Layered Specification

The CEDAR Template Model is specified across four normative chapters, each with a different concern:

ChapterConcern
grammar.mdThe abstract grammar — the productions, the categories, and the structural relationships that constitute the model. The authoritative definition.
wire-grammar.mdThe JSON wire form — the concrete shape every production takes when encoded as JSON, plus the encoding rules (kind discriminator, wrapper collapse, property names).
serialization.mdEncoding and decoding semantics — round-tripping, the error model, NFC normalisation, integer-string fallback, default-value semantics.
bindings.mdHost-language idioms for TypeScript, Java, and Python, plus codebase-organisation guidance.
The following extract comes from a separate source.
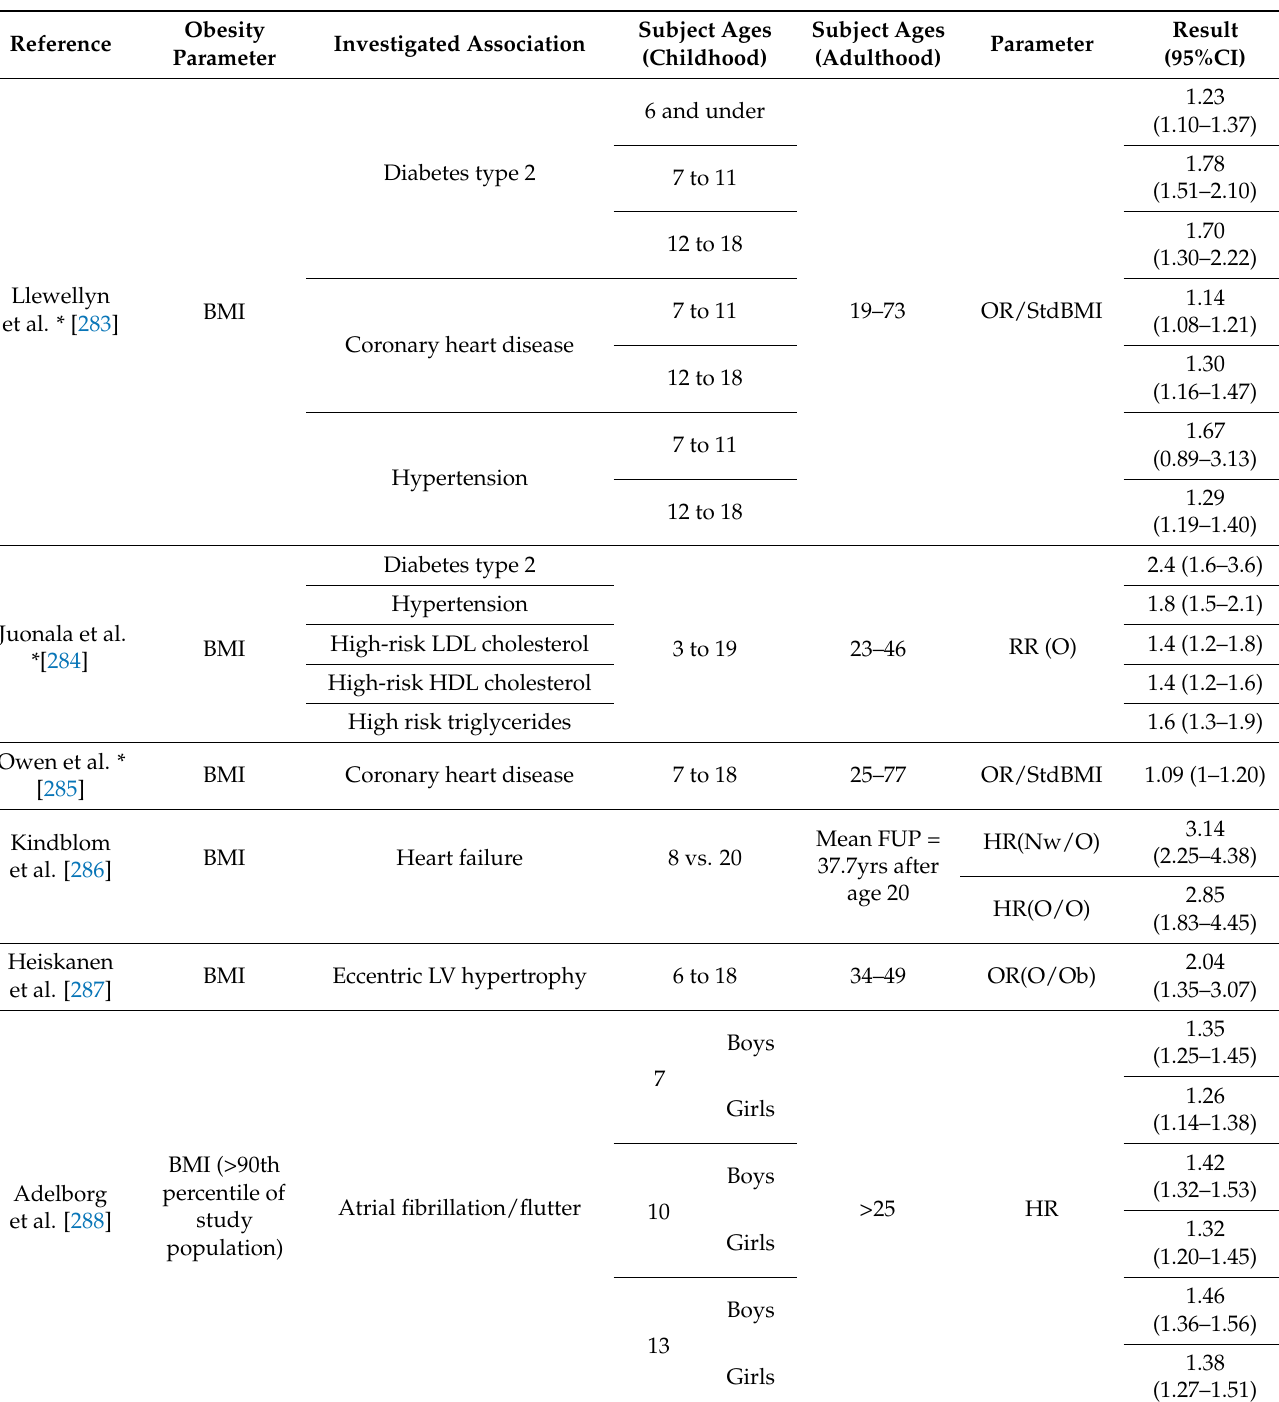
Table 4. Observational evidence showing childhood obesity leading to adult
A reusable conformance test suite accompanies the specification, embedded into serialization.md §8 via mdBook {{#include}}. It defines a cross-binding acceptance contract.

Cross-Cutting Conventions

A few structural conventions thread through every chapter:

  • The kind discriminator. Every member of a discriminator: kind union (e.g. every Field family, every Value family, every EmbeddedField family) carries a kind property identifying its production, at every position it occupies on the wire. Productions that are not members of any kind-discriminated union (Cardinality, Annotation, LabelOverride, Property, etc.) never carry kind. The rule is uniform — see wire-grammar.md §1.5.
  • Two-layer default values. Every concrete field family except AttributeValueField carries two layers of optional default value: a field-level default on the reusable Field’s FieldSpec, and an embedding-level default on the EmbeddedXxxField inside a Template. The embedding-level default overrides the field-level default when both are present. Defaults are UI/UX initialisation only — they do not appear in TemplateInstance artifacts and do not affect the RDF projection. See grammar.md §Defaults.
  • Pinned lexical-form productions. The grammar’s primitive string types (SemanticVersion, IriString, Bcp47Tag, Iso8601DateTimeLexicalForm, AsciiIdentifier, IntegerLexicalForm) are normatively pinned to specific external specifications and regular expressions. See grammar.md §Primitive String Types.
  • The error model. Conforming decoders and encoders report errors in three normatively-defined categories — wireShape, lexical, and structural — each with a JSON-pointer path locating the offending slot. See serialization.md §9.